WORK TASK: Transcribe the entries that come next exactly, but not the pictures they contain.

(Stored data entries)

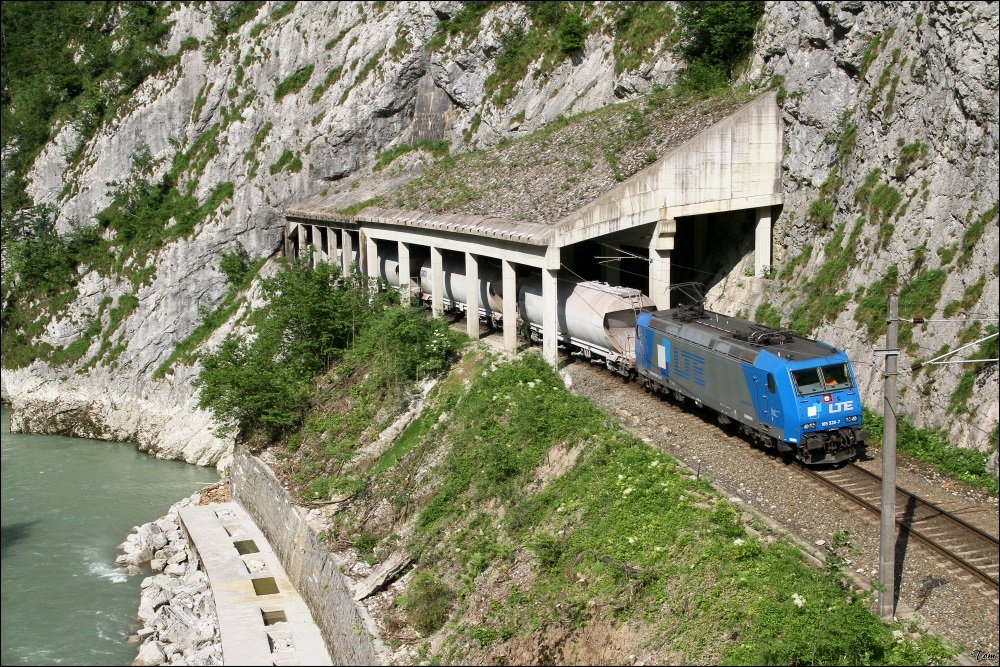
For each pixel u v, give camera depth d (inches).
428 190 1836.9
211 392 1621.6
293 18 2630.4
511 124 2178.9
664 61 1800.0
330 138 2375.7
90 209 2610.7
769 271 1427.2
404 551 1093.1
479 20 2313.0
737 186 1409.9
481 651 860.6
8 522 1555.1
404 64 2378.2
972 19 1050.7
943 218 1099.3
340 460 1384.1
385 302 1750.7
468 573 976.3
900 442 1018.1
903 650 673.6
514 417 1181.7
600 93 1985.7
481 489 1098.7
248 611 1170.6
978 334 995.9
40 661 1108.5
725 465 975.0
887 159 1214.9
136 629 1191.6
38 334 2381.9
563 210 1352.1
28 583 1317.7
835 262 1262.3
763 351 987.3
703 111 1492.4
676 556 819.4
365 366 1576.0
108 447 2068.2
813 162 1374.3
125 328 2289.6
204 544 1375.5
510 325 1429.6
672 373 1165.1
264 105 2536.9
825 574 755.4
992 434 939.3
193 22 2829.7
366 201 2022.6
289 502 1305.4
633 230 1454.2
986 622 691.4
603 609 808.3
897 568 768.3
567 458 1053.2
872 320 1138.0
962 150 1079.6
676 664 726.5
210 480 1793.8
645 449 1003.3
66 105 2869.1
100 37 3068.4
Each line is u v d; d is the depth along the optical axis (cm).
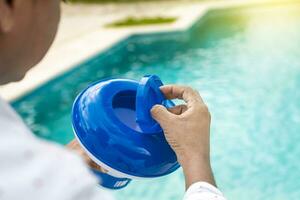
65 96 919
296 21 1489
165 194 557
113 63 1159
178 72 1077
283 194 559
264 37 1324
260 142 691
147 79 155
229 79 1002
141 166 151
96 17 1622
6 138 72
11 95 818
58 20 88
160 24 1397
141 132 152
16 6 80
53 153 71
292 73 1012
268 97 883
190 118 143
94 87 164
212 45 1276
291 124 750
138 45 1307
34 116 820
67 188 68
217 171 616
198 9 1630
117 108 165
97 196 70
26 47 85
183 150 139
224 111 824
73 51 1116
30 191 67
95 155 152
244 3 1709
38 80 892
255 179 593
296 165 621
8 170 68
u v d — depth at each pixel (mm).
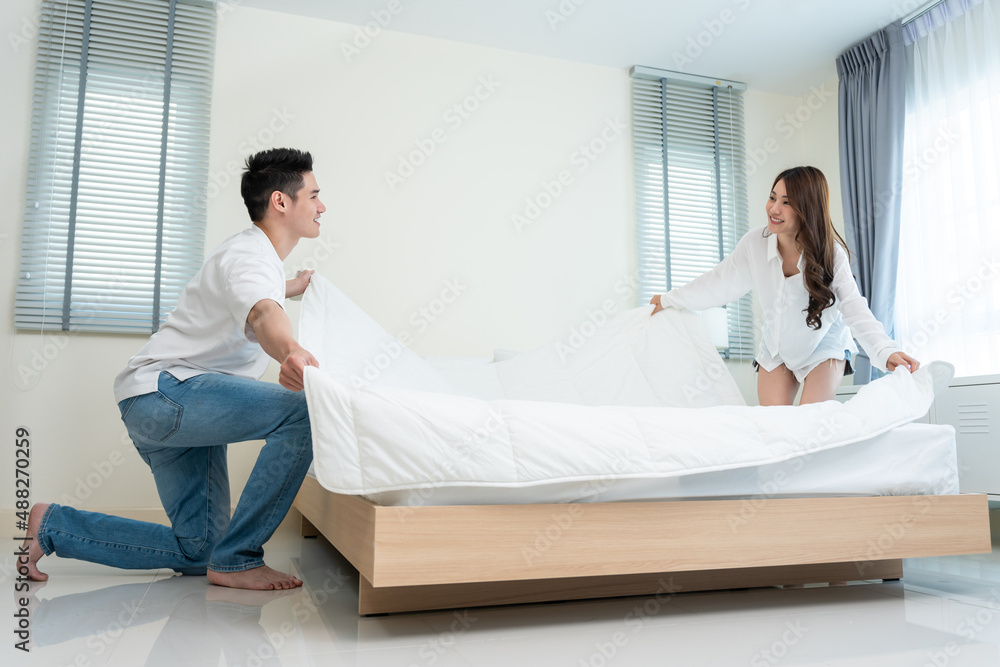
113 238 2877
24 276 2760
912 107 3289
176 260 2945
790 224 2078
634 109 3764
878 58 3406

EXERCISE RESULT:
For each pixel u v, give camera depth d (inches).
428 190 1836.9
211 392 1621.6
293 18 2630.4
511 124 2178.9
664 61 1800.0
330 138 2375.7
90 209 2610.7
769 271 1427.2
404 551 1093.1
479 20 2313.0
737 186 1409.9
481 651 860.6
8 522 1555.1
404 64 2378.2
972 19 1050.7
943 218 1099.3
340 460 1384.1
385 302 1750.7
468 573 976.3
900 442 1018.1
903 650 673.6
514 417 1181.7
600 93 1985.7
481 489 1098.7
248 611 1170.6
978 334 995.9
40 661 1108.5
725 465 975.0
887 159 1214.9
136 629 1191.6
38 334 2381.9
563 210 1352.1
28 583 1317.7
835 262 1262.3
763 351 987.3
703 111 1492.4
676 556 819.4
365 366 1576.0
108 447 2068.2
813 162 1374.3
125 328 2289.6
204 544 1375.5
510 325 1429.6
672 373 1165.1
264 105 2536.9
825 574 755.4
992 434 939.3
193 22 2829.7
366 201 2022.6
289 502 1305.4
633 230 1454.2
986 622 691.4
603 609 808.3
897 568 768.3
567 458 1053.2
872 320 1138.0
962 150 1079.6
676 664 726.5
210 480 1793.8
645 449 1003.3
66 105 2869.1
100 37 3068.4
Each line is u v d; d is the depth along the optical axis (cm).
65 96 919
296 21 1489
165 194 557
113 63 1159
178 72 1077
283 194 559
264 37 1324
260 142 691
147 79 155
229 79 1002
141 166 151
96 17 1622
6 138 72
11 95 818
58 20 88
160 24 1397
141 132 152
16 6 80
53 153 71
292 73 1012
268 97 883
190 118 143
94 87 164
212 45 1276
291 124 750
138 45 1307
34 116 820
67 188 68
217 171 616
198 9 1630
117 108 165
97 196 70
26 47 85
183 150 139
224 111 824
73 51 1116
30 191 67
95 155 152
244 3 1709
38 80 892
255 179 593
296 165 621
8 170 68
u v d — depth at each pixel (mm).
113 238 2877
24 276 2760
912 107 3289
176 260 2945
790 224 2078
634 109 3764
878 58 3406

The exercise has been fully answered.